About

Welcome to my blog, although I feel like Emperor Candrax from the planet Tron even using the phrase. ‘Blog’ is a vile word. (‘That’s an ill phrase, a vile phrase’). We all know the derivation of it – ‘web log’ (OMG!, that’s so neat!) But it’s such a clunky word. And there are so many more beautiful ones that could have been created, with a little imagination. How about, for example, ‘Ethechron’: an Ether Chronicle? Particularly appropriate as ‘ether’ can be defined as ‘the space between particles’. There has to be a joke in there about the space between articles. I wish I could think of one.

I also like ‘ViDi’: a Virtual Diary, and not at all a sexually transmitted infection. A ‘Journet’ or ‘Journal on the Net’ has a French and faux sophistique ring to it. ‘Orbital Dicta’ – oh, now, I like that! Thinking with gas, there! In fact, now I do think of it, I’m going to have a page somewhere on this bleedin’ blog called ‘Obiter Dicta’. Space age technology maybe, but we should never lose touch with the classics. O tempora, O mores!

πάντα χωρεῖ καὶ οὐδὲν μένει καὶ δὶς ἐς τὸν αὐτὸν ποταμὸν οὐκ ἂν ἐμβαίης

Onyhoo, hard hats are recommended – not only because this site is still under construction, but also because some of my ideas are not predigested, mindless pap regurgitated from some execrable TV show or Celeb magazine. (Did you see what I did there? ‘Not only… but also’, not only as in the Pete and Dud show of the 60s, but also a translation of the Latin ‘non modo … sed etiam’ – just after some classical tags. This isn’t just thrown together you know.) Weapons grade readers are welcome here; as are people with liberal values.

(The Latin phrase means ‘O what times!

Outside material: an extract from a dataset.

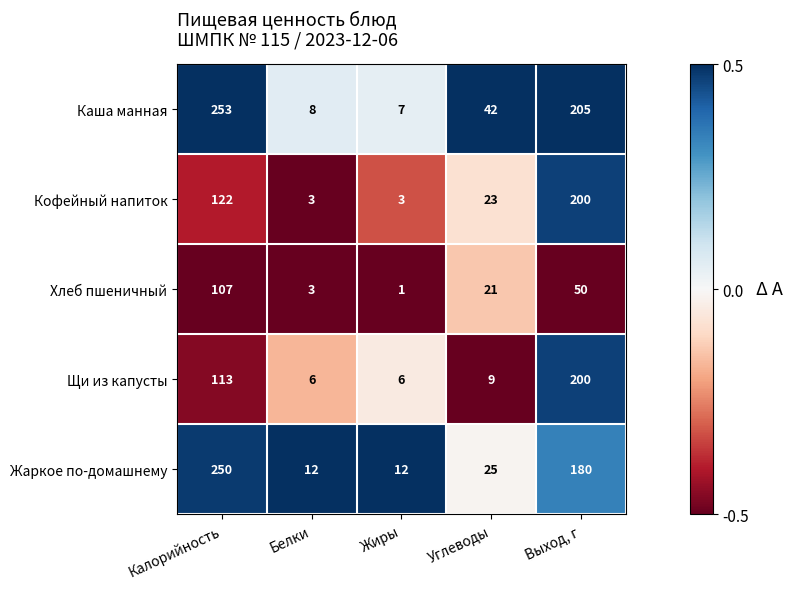

What is the difference between the second highest and minimum values in the Хлеб пшеничный series?

49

O what customs!’ and was first said by Cicero. He was not a Brazilian footballer. The Greek sentence is pronounced ‘Panta chōrei kai ouden menei kai dis es ton auton potamon ouk an embaies’. It means ‘”Everything changes and nothing remains and you cannot step twice into the same stream”. Said by Heraclitus of Ephesus. (It’s on his Greatest Hits compilation, ‘Now That’s What I Call Metaphysics, 29.’) It is also pretty much the central tenet of Buddhism. I’m not really a Buddhist, but I may have achieved enlightenment. Through a mixture of spirituous liquors, loving the same woman for over 40 years and daydreaming a lot. Rather than working a lot. I can recommend it. If you don’t end up thinking like the Buddha, you certainly end up looking like him.

Will you join me in a think?

The Life and Times ….
(short version, nicked from my literary agent’s website. Or should I say ‘bsite’?)

My name is Dennis O’Donnell and I was born in Bathgate, West Lothian in 1951. I still live in the West Lothian hinterland. I am very married – in fact, since 1972.

I have been a teacher, a joiner’s labourer and, in my youth, a chicken catcher. Nowadays I’m too old to catch chickens and too wise to be a teacher. I have also been a columnist for The Scotsman. Most recently, I’ve been in psychiatry – on the nursing side.

I have had two collections of poetry published by Curly Snake Press – ‘Two Clocks Ticking’ (Winner of the Saltire First Book Award 1997); and ‘Smoke & Mirrors’ (2003). Nobody has yet agreed to publish my next collection, ‘The Last Ostrich in Shotts’.

A memoir of my time as an orderly in a secure psychiatric unit, ‘The Locked Ward’, will be published by Jonathan Cape in January 2012.